**The input**.

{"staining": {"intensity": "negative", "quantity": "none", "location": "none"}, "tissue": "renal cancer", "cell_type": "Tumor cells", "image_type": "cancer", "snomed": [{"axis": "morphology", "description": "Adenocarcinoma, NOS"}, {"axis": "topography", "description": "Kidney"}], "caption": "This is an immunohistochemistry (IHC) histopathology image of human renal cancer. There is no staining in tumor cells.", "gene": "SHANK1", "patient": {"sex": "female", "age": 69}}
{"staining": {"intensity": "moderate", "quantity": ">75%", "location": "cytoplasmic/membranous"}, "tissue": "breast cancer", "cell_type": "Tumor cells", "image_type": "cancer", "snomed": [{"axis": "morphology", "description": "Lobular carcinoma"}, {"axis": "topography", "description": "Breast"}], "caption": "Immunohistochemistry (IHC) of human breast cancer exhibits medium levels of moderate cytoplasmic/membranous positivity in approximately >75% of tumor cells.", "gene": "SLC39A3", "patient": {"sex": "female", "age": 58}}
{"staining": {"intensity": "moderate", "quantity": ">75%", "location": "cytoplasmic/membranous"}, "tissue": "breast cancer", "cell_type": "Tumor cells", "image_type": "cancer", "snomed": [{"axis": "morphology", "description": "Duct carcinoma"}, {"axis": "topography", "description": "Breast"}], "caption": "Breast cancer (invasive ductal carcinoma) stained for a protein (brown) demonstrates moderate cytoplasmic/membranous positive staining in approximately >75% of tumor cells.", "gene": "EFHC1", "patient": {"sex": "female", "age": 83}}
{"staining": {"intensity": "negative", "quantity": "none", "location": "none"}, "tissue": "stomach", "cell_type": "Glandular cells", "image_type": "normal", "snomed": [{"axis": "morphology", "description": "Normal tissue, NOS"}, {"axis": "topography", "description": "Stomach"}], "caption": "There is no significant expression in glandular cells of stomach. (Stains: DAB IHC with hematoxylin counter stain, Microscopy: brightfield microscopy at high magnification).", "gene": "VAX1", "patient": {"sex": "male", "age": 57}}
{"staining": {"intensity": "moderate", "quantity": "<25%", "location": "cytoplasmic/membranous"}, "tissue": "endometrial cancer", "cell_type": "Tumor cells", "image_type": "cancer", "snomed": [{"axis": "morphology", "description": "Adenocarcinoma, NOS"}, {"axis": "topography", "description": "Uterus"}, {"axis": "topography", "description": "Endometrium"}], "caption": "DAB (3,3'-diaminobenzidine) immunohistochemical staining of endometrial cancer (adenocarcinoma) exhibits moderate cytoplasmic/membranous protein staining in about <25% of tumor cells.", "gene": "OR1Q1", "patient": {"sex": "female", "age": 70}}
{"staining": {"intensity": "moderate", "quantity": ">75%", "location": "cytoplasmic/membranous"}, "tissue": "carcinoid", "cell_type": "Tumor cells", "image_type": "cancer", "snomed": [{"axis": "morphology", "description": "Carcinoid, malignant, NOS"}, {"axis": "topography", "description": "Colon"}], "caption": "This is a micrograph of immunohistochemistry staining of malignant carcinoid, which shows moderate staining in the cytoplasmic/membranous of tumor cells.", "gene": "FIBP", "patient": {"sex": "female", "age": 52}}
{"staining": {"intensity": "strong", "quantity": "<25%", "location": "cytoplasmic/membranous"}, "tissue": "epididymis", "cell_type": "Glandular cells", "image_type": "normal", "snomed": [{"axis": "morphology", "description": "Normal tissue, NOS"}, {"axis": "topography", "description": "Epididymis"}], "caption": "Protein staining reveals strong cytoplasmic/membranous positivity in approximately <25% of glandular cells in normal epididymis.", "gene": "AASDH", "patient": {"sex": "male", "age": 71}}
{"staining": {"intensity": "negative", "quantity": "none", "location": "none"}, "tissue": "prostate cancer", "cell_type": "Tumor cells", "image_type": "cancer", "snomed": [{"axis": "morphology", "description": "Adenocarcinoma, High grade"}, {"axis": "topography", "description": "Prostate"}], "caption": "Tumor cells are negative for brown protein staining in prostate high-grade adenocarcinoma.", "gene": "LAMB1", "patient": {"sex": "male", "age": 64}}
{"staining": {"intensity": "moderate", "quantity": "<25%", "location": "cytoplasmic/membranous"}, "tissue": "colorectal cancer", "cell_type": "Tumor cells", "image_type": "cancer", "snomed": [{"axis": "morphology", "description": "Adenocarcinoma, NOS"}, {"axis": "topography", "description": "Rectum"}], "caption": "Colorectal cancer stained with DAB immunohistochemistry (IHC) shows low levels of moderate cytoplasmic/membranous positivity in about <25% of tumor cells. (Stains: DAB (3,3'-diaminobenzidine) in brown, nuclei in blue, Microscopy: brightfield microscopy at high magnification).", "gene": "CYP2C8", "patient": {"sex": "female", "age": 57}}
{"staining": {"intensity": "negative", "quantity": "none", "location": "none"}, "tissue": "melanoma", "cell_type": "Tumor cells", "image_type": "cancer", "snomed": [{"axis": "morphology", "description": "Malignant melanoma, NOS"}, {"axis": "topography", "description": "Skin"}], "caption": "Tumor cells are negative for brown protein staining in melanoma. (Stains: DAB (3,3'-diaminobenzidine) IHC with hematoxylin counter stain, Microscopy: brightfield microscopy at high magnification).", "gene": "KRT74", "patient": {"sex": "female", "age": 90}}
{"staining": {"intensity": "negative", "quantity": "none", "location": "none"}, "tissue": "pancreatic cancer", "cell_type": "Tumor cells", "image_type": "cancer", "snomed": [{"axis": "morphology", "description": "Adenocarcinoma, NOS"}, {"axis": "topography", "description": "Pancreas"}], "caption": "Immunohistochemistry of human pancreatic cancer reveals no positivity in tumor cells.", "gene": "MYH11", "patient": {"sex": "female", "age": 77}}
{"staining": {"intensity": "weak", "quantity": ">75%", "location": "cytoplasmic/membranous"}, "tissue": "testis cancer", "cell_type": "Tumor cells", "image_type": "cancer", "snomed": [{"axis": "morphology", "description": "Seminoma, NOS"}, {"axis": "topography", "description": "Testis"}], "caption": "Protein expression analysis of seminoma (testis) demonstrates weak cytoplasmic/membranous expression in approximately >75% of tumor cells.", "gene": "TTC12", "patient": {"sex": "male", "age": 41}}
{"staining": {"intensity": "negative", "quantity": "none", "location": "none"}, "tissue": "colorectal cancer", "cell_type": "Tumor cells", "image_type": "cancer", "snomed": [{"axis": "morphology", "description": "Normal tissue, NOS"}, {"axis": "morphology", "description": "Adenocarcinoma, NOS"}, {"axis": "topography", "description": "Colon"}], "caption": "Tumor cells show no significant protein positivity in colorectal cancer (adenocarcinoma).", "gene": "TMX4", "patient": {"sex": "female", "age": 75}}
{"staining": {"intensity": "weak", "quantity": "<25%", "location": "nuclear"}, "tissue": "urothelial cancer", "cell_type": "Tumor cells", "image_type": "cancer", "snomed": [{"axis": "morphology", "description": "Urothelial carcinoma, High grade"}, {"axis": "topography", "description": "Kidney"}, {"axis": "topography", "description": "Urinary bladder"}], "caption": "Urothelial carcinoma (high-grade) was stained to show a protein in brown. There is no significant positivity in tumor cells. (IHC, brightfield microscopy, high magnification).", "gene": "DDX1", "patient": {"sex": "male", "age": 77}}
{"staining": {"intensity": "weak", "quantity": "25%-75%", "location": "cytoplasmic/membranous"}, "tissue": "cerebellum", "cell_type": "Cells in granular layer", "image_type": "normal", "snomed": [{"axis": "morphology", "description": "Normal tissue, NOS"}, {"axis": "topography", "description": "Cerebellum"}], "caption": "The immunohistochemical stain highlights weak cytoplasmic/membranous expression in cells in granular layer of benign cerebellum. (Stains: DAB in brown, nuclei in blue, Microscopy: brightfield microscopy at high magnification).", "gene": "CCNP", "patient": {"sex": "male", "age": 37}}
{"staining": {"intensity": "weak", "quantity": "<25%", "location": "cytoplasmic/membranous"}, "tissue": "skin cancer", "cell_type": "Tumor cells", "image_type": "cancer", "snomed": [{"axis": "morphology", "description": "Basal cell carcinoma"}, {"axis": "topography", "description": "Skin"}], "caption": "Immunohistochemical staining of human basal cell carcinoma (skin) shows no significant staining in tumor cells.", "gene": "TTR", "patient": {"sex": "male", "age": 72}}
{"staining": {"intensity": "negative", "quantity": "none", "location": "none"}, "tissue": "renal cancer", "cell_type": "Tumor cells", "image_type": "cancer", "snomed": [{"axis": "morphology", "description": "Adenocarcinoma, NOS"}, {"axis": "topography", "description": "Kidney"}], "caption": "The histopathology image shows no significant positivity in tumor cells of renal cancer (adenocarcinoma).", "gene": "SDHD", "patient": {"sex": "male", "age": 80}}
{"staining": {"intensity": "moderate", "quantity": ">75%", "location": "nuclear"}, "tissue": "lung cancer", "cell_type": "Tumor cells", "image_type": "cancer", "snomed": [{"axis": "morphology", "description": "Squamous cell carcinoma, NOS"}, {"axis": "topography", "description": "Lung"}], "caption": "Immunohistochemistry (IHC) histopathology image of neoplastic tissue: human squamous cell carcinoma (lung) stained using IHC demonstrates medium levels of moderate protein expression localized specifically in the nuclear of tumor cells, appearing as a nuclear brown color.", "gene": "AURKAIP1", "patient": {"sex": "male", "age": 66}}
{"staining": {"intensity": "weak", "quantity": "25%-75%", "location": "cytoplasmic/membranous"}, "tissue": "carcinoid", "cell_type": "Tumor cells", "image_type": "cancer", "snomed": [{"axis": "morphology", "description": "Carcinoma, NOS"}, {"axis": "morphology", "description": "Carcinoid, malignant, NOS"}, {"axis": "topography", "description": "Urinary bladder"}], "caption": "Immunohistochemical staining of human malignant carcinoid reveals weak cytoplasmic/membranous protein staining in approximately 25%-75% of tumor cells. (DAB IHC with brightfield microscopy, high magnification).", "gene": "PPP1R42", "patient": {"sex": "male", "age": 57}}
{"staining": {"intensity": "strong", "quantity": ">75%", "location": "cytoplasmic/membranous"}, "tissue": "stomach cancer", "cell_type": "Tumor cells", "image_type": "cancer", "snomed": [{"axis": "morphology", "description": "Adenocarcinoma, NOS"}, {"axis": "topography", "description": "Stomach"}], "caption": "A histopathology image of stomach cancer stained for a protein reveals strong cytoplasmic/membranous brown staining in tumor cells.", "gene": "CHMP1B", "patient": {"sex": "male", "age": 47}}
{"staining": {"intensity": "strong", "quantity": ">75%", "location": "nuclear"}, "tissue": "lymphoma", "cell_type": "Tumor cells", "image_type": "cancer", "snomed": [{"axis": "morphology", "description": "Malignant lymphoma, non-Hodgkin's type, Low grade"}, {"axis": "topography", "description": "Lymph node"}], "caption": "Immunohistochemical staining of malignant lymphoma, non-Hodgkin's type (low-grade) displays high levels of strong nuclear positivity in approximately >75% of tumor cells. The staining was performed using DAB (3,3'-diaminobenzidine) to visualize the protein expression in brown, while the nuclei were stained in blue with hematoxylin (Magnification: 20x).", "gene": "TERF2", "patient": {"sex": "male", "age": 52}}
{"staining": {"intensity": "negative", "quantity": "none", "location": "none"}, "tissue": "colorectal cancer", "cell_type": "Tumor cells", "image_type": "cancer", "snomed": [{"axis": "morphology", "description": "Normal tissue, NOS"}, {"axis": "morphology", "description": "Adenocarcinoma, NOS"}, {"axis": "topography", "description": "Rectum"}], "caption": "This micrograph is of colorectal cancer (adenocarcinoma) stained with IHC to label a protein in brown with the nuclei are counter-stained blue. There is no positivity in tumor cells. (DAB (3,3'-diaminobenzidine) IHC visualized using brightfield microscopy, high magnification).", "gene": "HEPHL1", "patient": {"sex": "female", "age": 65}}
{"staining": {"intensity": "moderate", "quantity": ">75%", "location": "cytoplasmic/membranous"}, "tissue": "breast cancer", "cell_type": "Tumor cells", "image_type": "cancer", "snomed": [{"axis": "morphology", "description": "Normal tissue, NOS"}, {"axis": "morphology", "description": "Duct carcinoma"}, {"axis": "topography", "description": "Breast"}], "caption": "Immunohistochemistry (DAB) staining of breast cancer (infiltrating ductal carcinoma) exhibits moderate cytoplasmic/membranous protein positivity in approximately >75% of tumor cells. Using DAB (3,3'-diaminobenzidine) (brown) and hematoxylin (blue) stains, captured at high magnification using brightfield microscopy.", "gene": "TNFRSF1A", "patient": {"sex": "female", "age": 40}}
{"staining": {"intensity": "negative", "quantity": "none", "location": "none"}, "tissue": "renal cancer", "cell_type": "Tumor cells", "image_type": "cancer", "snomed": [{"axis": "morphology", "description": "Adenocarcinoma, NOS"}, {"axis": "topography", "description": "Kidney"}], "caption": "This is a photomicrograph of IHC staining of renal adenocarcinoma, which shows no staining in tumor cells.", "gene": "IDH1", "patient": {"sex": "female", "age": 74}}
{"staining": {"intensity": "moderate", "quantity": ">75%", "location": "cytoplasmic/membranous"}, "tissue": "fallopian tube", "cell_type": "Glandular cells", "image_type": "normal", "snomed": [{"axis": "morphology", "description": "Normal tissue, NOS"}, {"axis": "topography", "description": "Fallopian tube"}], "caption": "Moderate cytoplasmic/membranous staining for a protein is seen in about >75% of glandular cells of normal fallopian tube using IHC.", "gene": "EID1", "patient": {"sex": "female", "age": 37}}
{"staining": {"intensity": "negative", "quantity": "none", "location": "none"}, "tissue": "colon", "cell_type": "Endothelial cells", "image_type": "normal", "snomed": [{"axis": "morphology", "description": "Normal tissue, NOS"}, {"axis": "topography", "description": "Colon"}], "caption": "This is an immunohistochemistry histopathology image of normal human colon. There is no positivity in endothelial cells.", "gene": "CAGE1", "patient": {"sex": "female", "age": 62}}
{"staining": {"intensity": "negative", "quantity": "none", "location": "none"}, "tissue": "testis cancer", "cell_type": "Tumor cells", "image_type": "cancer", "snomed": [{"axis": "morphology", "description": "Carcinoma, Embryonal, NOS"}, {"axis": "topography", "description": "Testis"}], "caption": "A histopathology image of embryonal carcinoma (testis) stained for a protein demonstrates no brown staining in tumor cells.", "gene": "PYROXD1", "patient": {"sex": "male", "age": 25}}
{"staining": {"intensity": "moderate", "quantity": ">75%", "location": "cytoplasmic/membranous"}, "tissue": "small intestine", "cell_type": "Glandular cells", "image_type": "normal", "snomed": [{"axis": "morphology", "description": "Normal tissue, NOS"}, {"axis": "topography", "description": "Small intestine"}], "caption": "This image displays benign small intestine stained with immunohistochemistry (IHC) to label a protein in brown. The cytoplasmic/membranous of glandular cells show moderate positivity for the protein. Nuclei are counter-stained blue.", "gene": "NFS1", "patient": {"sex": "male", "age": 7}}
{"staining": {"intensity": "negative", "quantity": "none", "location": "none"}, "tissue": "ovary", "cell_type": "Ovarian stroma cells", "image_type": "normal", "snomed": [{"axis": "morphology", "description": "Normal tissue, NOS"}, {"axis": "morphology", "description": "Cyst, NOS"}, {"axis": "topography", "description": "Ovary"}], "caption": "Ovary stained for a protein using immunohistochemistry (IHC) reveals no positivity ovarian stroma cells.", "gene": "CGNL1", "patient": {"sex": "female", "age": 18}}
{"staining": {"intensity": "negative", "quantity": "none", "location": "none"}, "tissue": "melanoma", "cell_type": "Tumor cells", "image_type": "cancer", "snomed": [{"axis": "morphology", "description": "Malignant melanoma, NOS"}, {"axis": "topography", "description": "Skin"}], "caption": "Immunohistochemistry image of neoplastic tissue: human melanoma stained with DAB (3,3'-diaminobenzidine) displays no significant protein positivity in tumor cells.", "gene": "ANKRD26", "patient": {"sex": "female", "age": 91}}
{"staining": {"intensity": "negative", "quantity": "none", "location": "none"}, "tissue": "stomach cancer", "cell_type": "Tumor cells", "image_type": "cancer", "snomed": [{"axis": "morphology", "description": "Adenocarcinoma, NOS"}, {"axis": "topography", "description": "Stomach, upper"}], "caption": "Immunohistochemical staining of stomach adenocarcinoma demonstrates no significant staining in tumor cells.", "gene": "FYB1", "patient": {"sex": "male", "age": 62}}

**Task statement**.
Total the lines in the records above that contain the string "carcinoid". Write only that total.

**Expected output**.
2